13D.4 A Spectral Budget for the Size of Convective Self-Aggregation

Thursday, 19 April 2018: 11:15 AM
Heritage Ballroom (Sawgrass Marriott)
Tom Beucler, MIT, Cambridge, MA; and T. W. Cronin and K. Emanuel

To first order, the size of extra-tropical storms is set by the Rossby deformation radius, which scales inversely with the Coriolis parameter. However, what sets the size of convective clusters close to the Equator, where the Coriolis parameter is small, remains an open question. High resolution cloud-permitting simulations of non-rotating convection show the emergence of a dominant length scale, which has been referred to as convective self-aggregation. Furthermore, simulations in an elongated domain of size 12228km x 192km with a 3km horizontal resolution equilibrate to a wave-like pattern in the elongated direction, where the cluster size becomes independent of the domain size. These recent results motivate the question: How do radiation, convection and advection contribute to the emergence and evolution of a convective length scale?

■ **Work task 1**:
According to the self-aggregation abstract, what sets the size of extra-tropical storms to first order?
■ **Work task 2**:
Rewrite the part of the self-aggregation abstract that opens with "To first order, the" and closes with "convective length scale?", swapping "Coriolis parameter" for "rotation rate" each time it appears.
■ **Work task 3**:
Carry on the self-aggregation abstract from its final sentence.
The records that come next have no connection to the self-aggregation abstract.

■ **Data provided**:
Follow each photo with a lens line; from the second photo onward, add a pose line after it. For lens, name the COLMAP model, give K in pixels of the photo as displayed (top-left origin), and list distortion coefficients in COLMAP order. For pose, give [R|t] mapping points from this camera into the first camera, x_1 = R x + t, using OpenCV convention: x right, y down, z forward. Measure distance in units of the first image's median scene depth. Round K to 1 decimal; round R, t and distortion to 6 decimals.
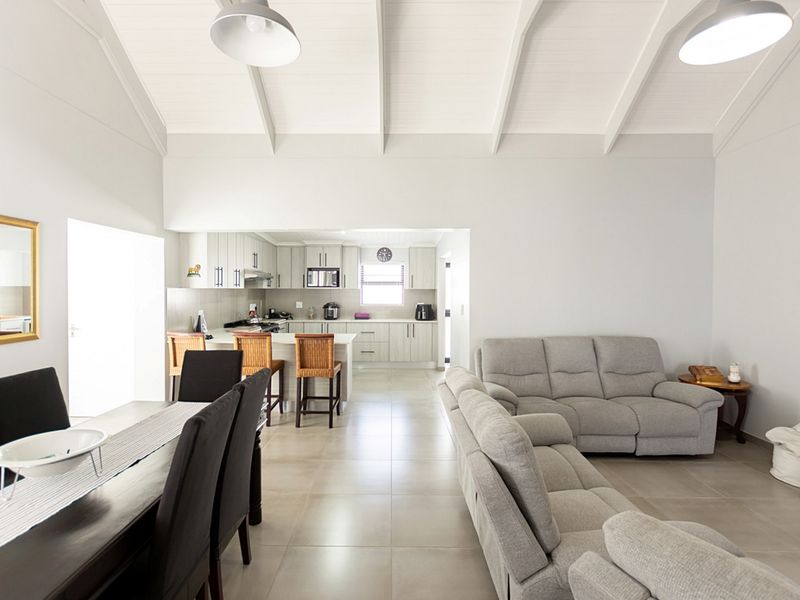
lens RADIAL K [[420.7, 0, 386.9], [0, 420.7, 292.7], [0, 0, 1]] dist [-0.001892, 0.000099]
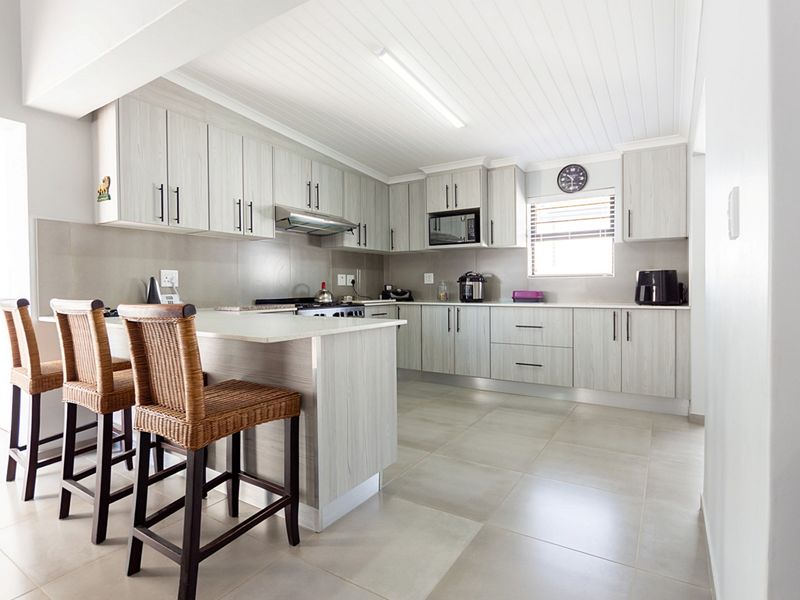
lens RADIAL K [[432.1, 0, 418.3], [0, 432.1, 284.2], [0, 0, 1]] dist [-0.002132, 0.000023]
pose [[0.864751, -0.012695, -0.502041, 0.101819], [0.003979, 0.999822, -0.018428, 0.051484], [0.502186, 0.013938, 0.864647, 0.472208]]
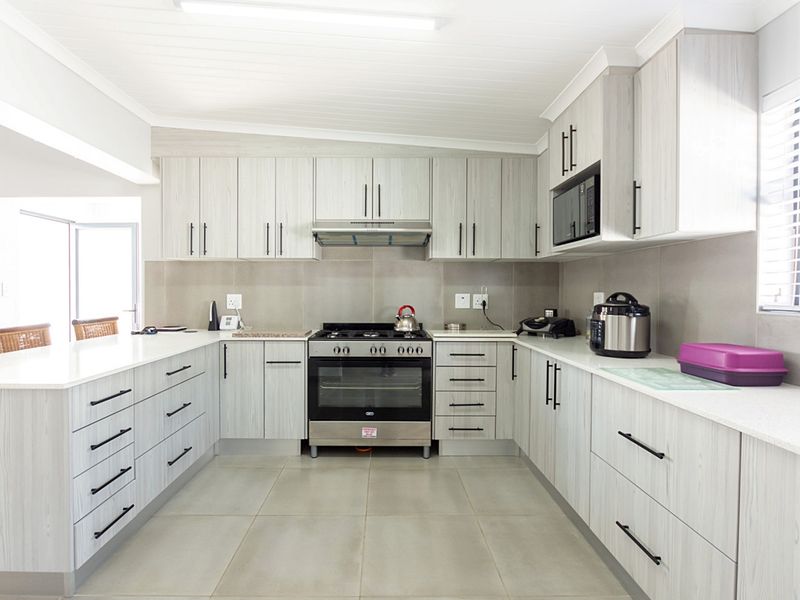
lens RADIAL K [[420.7, 0, 386.9], [0, 420.7, 292.7], [0, 0, 1]] dist [-0.001892, 0.000099]
pose [[0.014358, 0.002083, -0.999895, 0.148527], [-0.013490, 0.999907, 0.001889, 0.024636], [0.999806, 0.013461, 0.014384, 0.868300]]
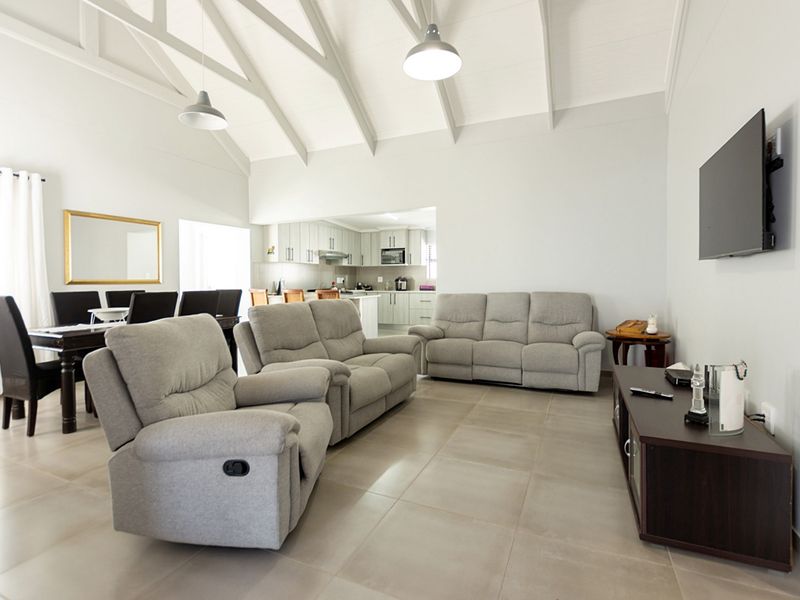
lens RADIAL K [[420.7, 0, 386.9], [0, 420.7, 292.7], [0, 0, 1]] dist [-0.001892, 0.000099]
pose [[0.902269, 0.004411, -0.431150, 0.364929], [0.004244, 0.999808, 0.019112, 0.047043], [0.431152, -0.019074, 0.902078, -0.116733]]
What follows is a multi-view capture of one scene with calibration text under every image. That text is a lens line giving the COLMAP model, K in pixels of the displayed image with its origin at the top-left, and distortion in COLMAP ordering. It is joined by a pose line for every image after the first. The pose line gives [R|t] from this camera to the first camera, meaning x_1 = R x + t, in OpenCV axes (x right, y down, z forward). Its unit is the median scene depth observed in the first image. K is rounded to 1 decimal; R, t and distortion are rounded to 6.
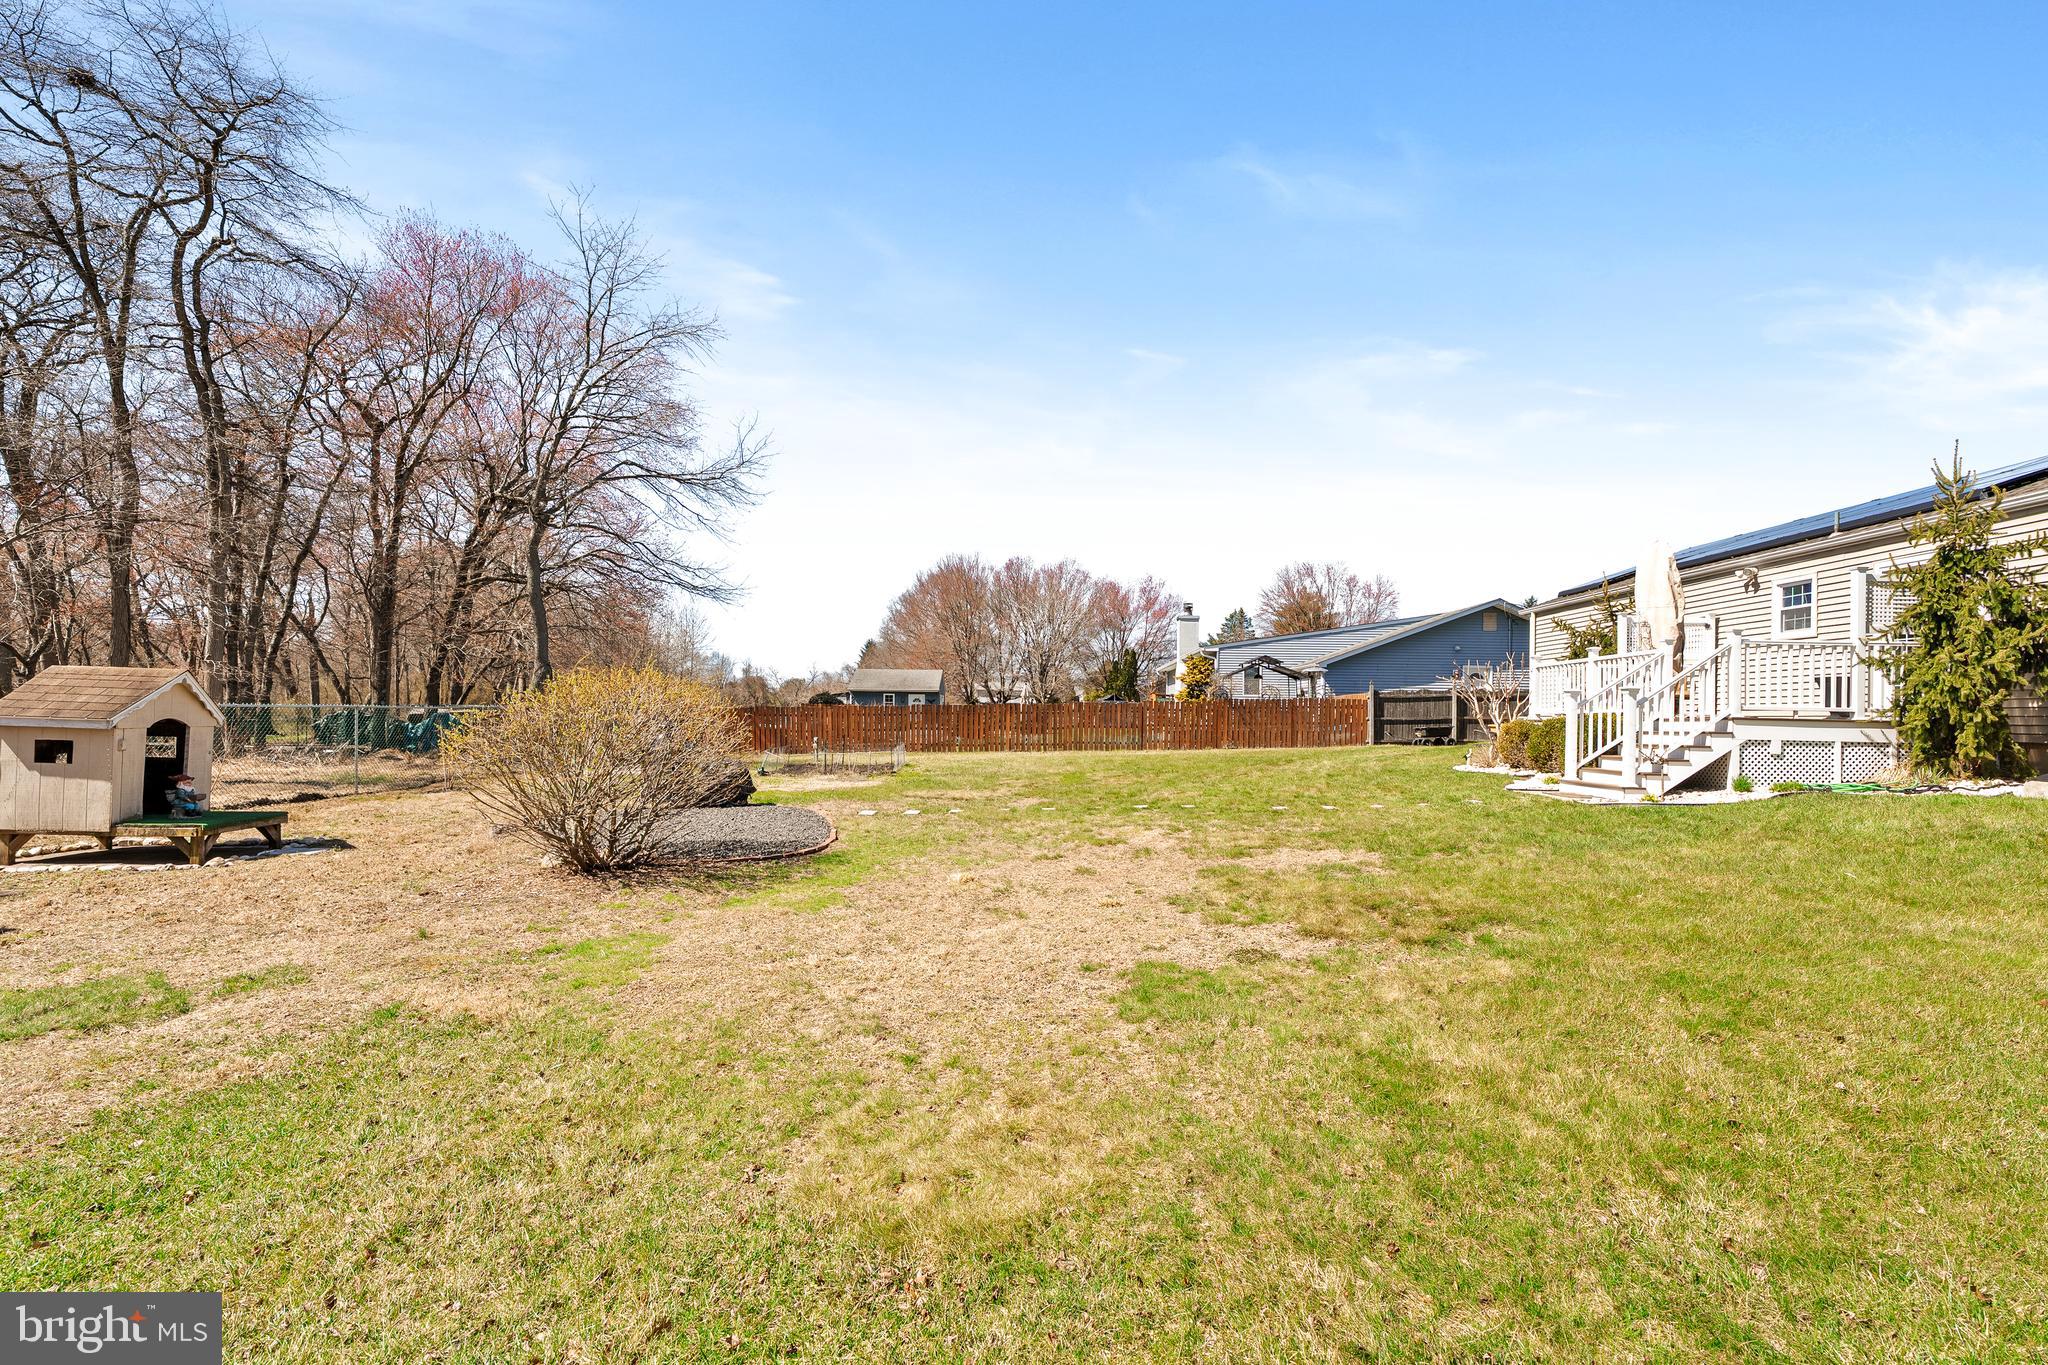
lens RADIAL K [[923.2, 0, 983.1], [0, 923.2, 714.3], [0, 0, 1]] dist [-0.000667, -0.000511]
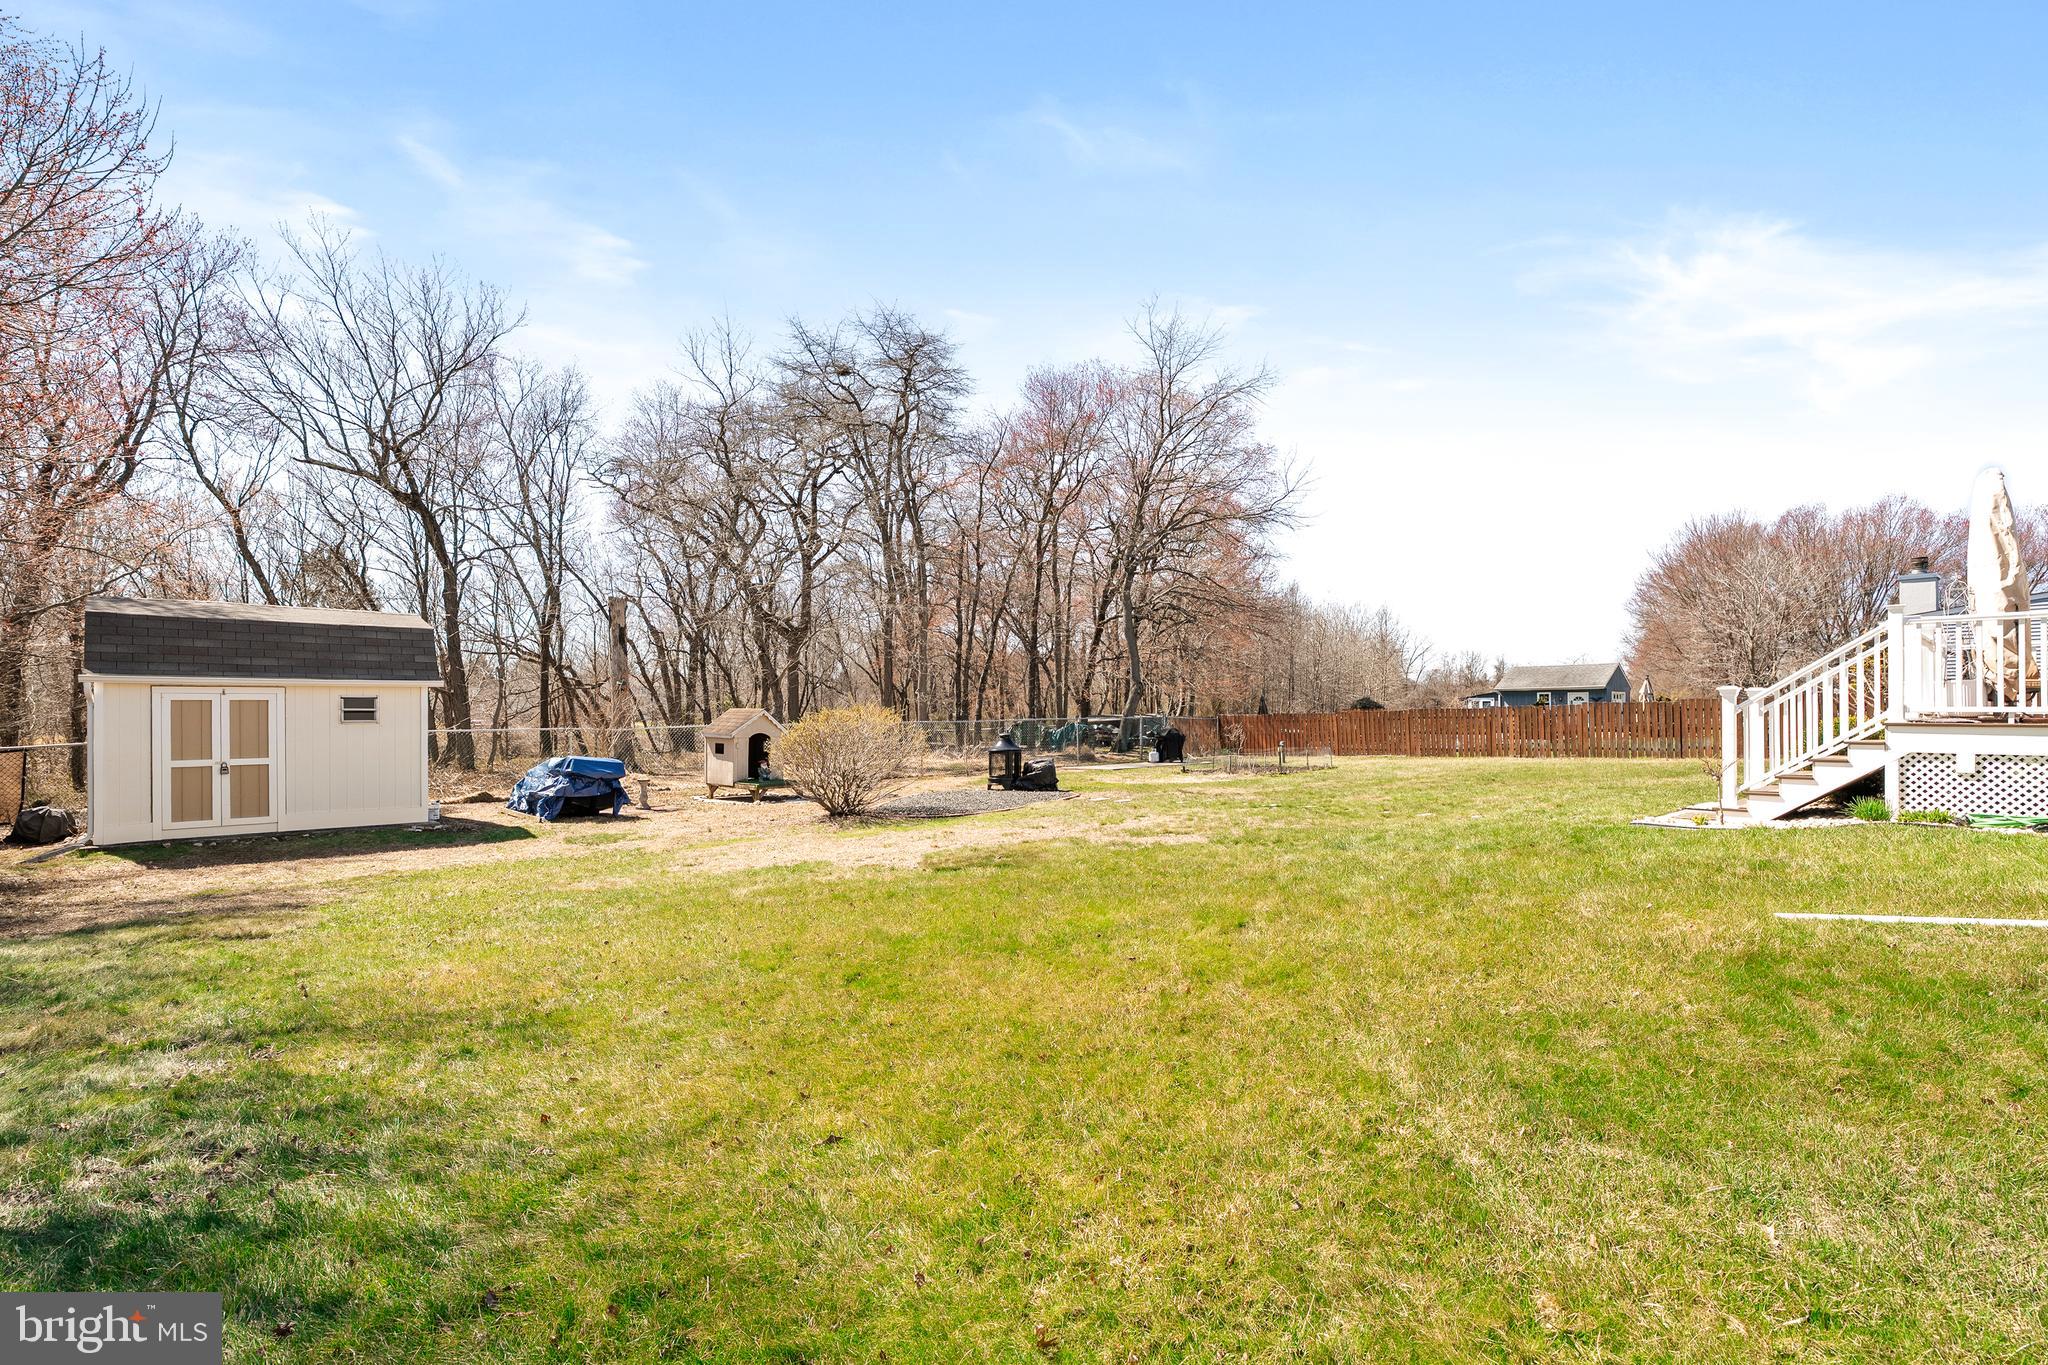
lens RADIAL K [[923.2, 0, 983.1], [0, 923.2, 714.3], [0, 0, 1]] dist [-0.000667, -0.000511]
pose [[0.672968, -0.009669, -0.739609, 0.725305], [0.008960, 0.999948, -0.004919, -0.004700], [0.739618, -0.003316, 0.673019, -0.031346]]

■ **Response area 1**:
The Rossby deformation radius.

■ **Response area 2**:
To first order, the size of extra-tropical storms is set by the Rossby deformation radius, which scales inversely with the rotation rate. However, what sets the size of convective clusters close to the Equator, where the rotation rate is small, remains an open question. High resolution cloud-permitting simulations of non-rotating convection show the emergence of a dominant length scale, which has been referred to as convective self-aggregation. Furthermore, simulations in an elongated domain of size 12228km x 192km with a 3km horizontal resolution equilibrate to a wave-like pattern in the elongated direction, where the cluster size becomes independent of the domain size. These recent results motivate the question: How do radiation, convection and advection contribute to the emergence and evolution of a convective length scale?

■ **Response area 3**:
First, we formulate a spectral budget that relates the evolution of the convective length scale to the vertically-integrated diabatic feedbacks. We link this budget to the moist static energy variance budget, widely used to diagnose diabatic feedbacks in cloud-permitting simulations. We then evaluate the radiative, convective and advective terms of this budget in a set of three-dimensional cloud-permitting simulations across a range of sea surface temperatures, using the System for Atmospheric Modeling. We find that the surface flux feedback (mostly latent heat flux) drives the convective cluster to a scale close to 1000km, while the radiative feedback (mostly longwave cloud feedback) stretches the convective clusters to larger scales, especially at low sea surface temperatures for which the radiative feedbacks are most intense. These first results explain why convective length scales are larger for low sea surface temperatures, and why the convective cluster size depends on the domain's size below 1000km. We run mechanism denial experiments to confirm our results, where the surface fluxes and/or the radiative cooling rates are homogenized across the horizontal domain. Our results underline the importance of observing and/or simulating surface fluxes, radiative and advective feedback across a wide range of spatial scales to understand the characteristics of turbulent moist convection.